=== Ausgewählter Text ===

# Entwicklungsumgebung fuer LInux mit code vervollständigung

## sunnemer

Welche Entwicklungsumgebung fuer Linux bietet Code-Vervollständigung, insbesondere fuer c++ programmierung?

Welche Entwicklungsumgebung ist zu empfehlen?

Gruß & Danke

Sunnemer

----------

## Earthwings

Eclipse ist für Java hervorragend. C++ wird auch unterstützt, aber ohne Code-Vervollständigung, zumindest bis Version 2.1 (in portage). Ebuilds für die Version 3 gibts in Bugzilla, wie gut die C++ Unterstützung da ist, weiß ich nicht. Weitere Infos unter www.eclipse.org

----------

## MrTom

Für c++ würd ich mir mal Anjuta ansehen. Ist im Portage und kann das was Du willst.

Wenn's in Richtung KDE/QT geht, dann KDevelop. Da ich das aber nicht nehme, kann ich nicht sagen, ob es Code-Vervollständigung kann.

Und natürlich VIM !!! Strg+N ist Dein Freund  :Wink: 

----------

## sprittwicht

 *MrTom wrote:*   

> Wenn's in Richtung KDE/QT geht, dann KDevelop. Da ich das aber nicht nehme, kann ich nicht sagen, ob es Code-Vervollständigung kann.

 

Es kann.  :Wink: 

 *Quote:*   

> Und natürlich VIM !!! Strg+N ist Dein Freund 

 

Mit Verlaub: *kotz*  :Smile: 

----------

## MrTom

 *sprittwicht wrote:*   

> Mit Verlaub: *kotz* 

 

Wegen VIM oder Strg+N ?  :Smile: 

Vim find ich schon super. Aber muss schon zugeben, dass die Code-Completion mehr ein Gag ist. Anjuta und Vim kann man ja auch nicht vergleichen... Aber für jeden, dass was er will und braucht...  :Wink: 

----------

===

# Aufgabe
Kopiere aus dem Forumsthread über Entwicklungsumgebungen für Linux den Abschnitt von "# Entwicklungsumgebung fuer" bis einschließlich "fuer c++ programmierung?" wortgetreu.

=== Bereitgestellte Daten ===

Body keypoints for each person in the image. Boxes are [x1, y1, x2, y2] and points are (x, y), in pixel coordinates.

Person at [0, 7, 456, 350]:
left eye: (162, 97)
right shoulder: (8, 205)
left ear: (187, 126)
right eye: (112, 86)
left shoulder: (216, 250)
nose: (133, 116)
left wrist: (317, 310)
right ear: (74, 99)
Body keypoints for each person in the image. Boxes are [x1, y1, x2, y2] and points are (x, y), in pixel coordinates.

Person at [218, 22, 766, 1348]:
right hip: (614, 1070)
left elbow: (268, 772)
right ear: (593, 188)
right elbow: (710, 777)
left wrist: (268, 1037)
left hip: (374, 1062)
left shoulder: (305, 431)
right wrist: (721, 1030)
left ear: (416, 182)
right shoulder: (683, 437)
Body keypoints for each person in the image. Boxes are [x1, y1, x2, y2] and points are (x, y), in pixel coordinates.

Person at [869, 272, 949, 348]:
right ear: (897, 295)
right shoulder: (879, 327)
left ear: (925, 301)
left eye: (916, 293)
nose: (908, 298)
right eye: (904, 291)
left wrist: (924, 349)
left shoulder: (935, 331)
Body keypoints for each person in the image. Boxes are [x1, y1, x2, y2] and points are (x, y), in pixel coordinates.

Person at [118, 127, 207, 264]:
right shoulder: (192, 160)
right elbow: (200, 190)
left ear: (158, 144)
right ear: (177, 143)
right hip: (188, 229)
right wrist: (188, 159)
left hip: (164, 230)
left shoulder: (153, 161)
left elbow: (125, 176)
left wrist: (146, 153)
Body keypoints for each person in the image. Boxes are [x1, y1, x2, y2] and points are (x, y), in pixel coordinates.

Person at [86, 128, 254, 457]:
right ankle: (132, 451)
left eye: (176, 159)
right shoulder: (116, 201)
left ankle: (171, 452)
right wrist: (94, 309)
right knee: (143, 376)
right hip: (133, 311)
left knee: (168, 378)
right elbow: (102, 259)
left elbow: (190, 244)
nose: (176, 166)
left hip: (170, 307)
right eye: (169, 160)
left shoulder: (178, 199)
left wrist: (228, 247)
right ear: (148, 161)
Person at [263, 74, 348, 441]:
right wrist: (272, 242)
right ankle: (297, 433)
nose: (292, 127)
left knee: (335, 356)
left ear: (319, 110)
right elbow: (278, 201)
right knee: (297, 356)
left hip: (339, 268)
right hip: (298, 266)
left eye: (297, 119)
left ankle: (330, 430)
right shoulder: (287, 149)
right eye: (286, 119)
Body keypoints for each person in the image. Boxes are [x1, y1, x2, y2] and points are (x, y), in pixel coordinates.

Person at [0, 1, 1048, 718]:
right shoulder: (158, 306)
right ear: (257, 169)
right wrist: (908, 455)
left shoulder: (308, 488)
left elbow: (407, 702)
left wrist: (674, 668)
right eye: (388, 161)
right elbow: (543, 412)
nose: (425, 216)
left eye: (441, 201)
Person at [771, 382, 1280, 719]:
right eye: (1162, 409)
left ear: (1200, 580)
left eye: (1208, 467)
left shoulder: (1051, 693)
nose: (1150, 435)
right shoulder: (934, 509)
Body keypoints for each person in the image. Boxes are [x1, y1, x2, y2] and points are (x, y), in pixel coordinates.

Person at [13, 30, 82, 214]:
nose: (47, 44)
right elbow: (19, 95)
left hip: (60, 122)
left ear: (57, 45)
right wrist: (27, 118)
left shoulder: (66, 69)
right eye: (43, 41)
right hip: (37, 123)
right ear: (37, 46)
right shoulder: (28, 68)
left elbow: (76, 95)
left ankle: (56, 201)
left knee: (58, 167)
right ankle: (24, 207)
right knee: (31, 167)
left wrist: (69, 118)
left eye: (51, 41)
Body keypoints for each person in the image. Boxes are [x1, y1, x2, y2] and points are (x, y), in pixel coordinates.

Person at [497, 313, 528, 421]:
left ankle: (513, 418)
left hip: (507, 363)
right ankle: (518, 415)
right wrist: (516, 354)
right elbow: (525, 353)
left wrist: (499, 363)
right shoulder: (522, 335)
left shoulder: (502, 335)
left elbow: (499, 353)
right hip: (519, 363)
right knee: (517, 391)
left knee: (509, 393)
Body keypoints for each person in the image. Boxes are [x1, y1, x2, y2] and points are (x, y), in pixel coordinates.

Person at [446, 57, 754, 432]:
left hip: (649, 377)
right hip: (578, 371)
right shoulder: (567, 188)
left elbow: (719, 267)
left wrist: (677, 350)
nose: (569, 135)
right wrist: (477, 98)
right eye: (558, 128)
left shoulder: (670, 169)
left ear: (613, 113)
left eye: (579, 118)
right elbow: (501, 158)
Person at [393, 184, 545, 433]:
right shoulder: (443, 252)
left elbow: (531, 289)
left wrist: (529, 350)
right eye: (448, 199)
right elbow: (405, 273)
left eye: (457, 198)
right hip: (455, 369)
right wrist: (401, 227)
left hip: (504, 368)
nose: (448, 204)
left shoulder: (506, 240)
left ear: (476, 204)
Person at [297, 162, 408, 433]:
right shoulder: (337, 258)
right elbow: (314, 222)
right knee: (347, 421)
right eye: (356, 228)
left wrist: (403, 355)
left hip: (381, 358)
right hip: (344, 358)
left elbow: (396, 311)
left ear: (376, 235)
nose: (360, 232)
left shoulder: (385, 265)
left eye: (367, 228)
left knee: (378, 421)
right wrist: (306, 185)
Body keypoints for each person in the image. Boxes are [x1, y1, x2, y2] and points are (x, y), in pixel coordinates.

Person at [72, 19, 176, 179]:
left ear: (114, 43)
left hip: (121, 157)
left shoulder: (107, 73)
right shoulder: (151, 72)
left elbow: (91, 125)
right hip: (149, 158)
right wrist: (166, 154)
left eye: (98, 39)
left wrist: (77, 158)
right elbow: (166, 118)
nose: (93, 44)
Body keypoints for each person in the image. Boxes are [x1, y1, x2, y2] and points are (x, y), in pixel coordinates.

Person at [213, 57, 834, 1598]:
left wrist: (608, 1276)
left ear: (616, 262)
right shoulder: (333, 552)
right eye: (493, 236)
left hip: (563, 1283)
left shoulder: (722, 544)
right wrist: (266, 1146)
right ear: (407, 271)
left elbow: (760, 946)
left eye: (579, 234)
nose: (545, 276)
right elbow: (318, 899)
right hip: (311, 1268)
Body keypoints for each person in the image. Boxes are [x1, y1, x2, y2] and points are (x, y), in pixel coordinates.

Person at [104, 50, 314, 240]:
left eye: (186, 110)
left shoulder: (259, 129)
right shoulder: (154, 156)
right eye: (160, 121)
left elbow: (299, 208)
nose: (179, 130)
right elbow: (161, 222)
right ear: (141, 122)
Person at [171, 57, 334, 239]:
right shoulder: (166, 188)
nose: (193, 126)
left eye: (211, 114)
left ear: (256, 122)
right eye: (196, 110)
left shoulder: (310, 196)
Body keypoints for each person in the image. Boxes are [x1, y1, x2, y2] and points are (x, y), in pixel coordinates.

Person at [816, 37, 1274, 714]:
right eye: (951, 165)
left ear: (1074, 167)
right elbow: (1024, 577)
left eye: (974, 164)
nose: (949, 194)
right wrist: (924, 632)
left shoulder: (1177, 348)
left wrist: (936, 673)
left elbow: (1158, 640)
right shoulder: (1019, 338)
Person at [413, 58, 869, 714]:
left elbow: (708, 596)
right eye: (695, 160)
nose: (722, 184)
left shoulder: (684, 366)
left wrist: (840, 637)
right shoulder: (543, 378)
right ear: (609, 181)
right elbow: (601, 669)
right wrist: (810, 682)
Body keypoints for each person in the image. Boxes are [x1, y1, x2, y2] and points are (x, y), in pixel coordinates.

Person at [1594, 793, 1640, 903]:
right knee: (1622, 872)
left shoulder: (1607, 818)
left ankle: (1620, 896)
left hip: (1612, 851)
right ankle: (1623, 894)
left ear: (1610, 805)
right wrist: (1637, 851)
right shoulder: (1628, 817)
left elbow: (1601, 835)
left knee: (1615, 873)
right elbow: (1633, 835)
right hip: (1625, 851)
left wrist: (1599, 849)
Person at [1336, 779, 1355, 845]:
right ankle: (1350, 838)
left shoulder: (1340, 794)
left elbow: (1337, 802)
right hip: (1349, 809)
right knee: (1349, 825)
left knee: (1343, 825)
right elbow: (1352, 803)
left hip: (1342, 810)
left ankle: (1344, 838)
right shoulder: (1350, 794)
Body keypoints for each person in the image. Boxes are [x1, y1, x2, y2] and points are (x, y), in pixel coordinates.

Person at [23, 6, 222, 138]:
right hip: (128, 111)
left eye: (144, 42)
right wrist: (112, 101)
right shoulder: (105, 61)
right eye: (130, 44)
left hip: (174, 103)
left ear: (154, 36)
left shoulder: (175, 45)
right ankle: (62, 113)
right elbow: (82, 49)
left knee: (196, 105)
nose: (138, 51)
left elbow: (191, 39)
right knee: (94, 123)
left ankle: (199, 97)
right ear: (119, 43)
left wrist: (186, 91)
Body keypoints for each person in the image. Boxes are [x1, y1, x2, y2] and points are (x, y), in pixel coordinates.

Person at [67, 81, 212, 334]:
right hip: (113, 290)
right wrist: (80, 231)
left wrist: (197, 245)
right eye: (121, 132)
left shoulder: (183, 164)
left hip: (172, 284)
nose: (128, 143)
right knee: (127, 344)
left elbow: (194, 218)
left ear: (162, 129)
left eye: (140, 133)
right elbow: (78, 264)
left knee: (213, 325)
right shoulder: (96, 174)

===

# Antwort zur Aufgabe
# Entwicklungsumgebung fuer LInux mit code vervollständigung

## sunnemer

Welche Entwicklungsumgebung fuer Linux bietet Code-Vervollständigung, insbesondere fuer c++ programmierung?